Extracted page text data

----------

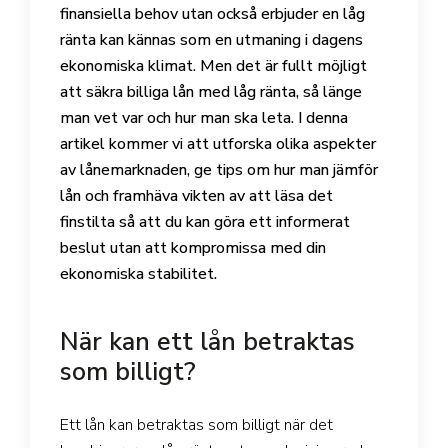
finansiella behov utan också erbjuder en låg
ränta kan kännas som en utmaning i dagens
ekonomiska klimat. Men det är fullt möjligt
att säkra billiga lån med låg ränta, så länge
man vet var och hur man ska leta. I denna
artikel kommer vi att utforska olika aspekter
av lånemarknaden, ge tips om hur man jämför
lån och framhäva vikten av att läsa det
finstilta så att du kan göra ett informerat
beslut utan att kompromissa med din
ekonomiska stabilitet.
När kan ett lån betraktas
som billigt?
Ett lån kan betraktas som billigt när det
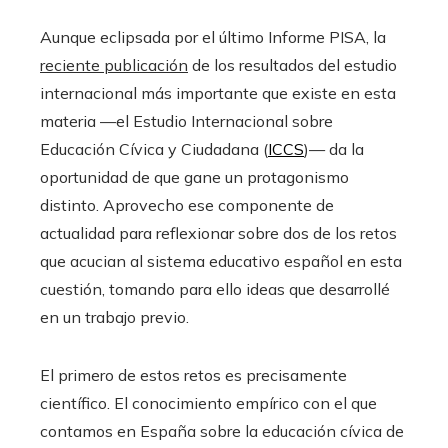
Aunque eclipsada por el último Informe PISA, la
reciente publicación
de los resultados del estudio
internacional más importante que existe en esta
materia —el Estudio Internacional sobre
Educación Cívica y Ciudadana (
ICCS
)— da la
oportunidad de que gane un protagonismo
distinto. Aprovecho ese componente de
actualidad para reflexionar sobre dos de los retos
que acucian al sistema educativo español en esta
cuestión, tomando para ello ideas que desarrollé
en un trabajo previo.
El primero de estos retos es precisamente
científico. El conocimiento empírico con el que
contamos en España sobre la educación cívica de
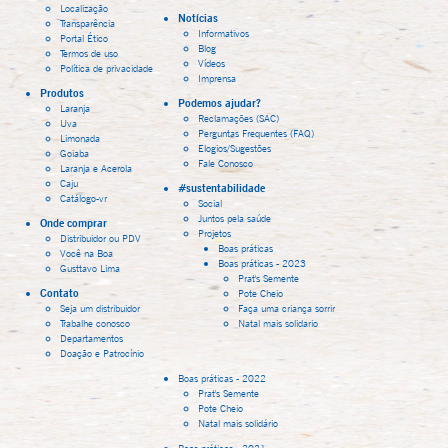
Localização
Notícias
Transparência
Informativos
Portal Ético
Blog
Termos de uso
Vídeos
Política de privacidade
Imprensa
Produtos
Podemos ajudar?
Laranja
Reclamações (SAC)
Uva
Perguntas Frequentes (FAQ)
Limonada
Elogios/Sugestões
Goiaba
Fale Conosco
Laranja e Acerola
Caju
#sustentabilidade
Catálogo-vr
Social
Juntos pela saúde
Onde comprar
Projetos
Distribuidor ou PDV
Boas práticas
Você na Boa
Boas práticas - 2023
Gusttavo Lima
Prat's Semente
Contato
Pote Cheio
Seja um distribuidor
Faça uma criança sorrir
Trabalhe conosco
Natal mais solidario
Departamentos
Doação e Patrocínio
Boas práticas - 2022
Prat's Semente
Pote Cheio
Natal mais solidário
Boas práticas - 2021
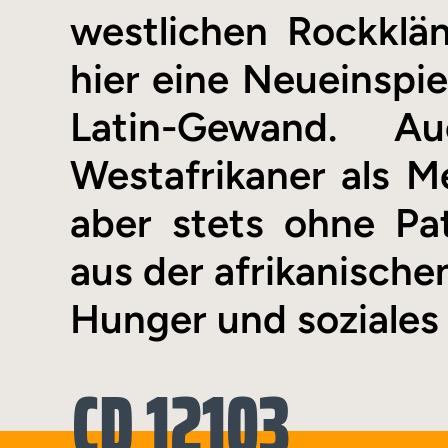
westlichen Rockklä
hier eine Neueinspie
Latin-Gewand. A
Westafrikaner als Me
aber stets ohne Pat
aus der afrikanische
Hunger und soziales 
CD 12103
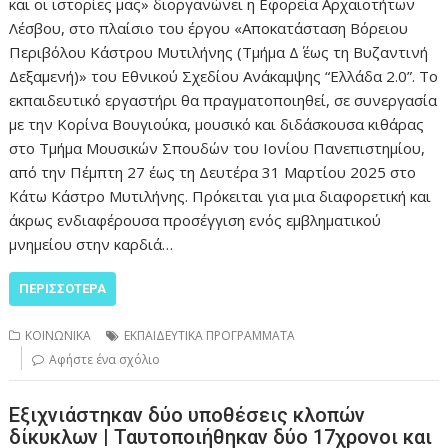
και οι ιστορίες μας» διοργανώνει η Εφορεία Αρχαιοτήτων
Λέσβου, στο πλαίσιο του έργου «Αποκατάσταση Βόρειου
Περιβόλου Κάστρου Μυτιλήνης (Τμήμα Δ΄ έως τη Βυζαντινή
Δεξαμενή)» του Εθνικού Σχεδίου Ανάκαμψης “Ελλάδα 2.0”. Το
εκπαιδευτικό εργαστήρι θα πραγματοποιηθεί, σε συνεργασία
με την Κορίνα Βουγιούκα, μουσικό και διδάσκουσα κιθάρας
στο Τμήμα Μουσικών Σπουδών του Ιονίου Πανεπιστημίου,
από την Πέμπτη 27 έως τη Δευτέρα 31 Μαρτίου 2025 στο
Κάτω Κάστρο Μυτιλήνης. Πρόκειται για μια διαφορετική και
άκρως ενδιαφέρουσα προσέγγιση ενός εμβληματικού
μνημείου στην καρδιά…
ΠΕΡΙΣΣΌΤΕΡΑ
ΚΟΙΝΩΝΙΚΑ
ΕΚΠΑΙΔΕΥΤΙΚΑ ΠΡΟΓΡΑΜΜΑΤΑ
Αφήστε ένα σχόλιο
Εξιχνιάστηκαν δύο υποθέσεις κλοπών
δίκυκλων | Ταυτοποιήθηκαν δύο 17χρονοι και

----------

▶ [The problem]:
Output only the lines above from the one containing "de los resultados del estudio" to the one containing "Περιβόλου Κάστρου Μυτιλήνης", both included, exactly as written and with no pictures.

▶ [Exercise answer]:
de los resultados del estudio
internacional más importante que existe en esta
materia —el Estudio Internacional sobre
Educación Cívica y Ciudadana (
ICCS
)— da la
oportunidad de que gane un protagonismo
distinto. Aprovecho ese componente de
actualidad para reflexionar sobre dos de los retos
que acucian al sistema educativo español en esta
cuestión, tomando para ello ideas que desarrollé
en un trabajo previo.
El primero de estos retos es precisamente
científico. El conocimiento empírico con el que
contamos en España sobre la educación cívica de
Localização
Notícias
Transparência
Informativos
Portal Ético
Blog
Termos de uso
Vídeos
Política de privacidade
Imprensa
Produtos
Podemos ajudar?
Laranja
Reclamações (SAC)
Uva
Perguntas Frequentes (FAQ)
Limonada
Elogios/Sugestões
Goiaba
Fale Conosco
Laranja e Acerola
Caju
#sustentabilidade
Catálogo-vr
Social
Juntos pela saúde
Onde comprar
Projetos
Distribuidor ou PDV
Boas práticas
Você na Boa
Boas práticas - 2023
Gusttavo Lima
Prat's Semente
Contato
Pote Cheio
Seja um distribuidor
Faça uma criança sorrir
Trabalhe conosco
Natal mais solidario
Departamentos
Doação e Patrocínio
Boas práticas - 2022
Prat's Semente
Pote Cheio
Natal mais solidário
Boas práticas - 2021
westlichen Rockklä
hier eine Neueinspie
Latin-Gewand. A
Westafrikaner als Me
aber stets ohne Pat
aus der afrikanische
Hunger und soziales 
CD 12103
και οι ιστορίες μας» διοργανώνει η Εφορεία Αρχαιοτήτων
Λέσβου, στο πλαίσιο του έργου «Αποκατάσταση Βόρειου
Περιβόλου Κάστρου Μυτιλήνης (Τμήμα Δ΄ έως τη Βυζαντινή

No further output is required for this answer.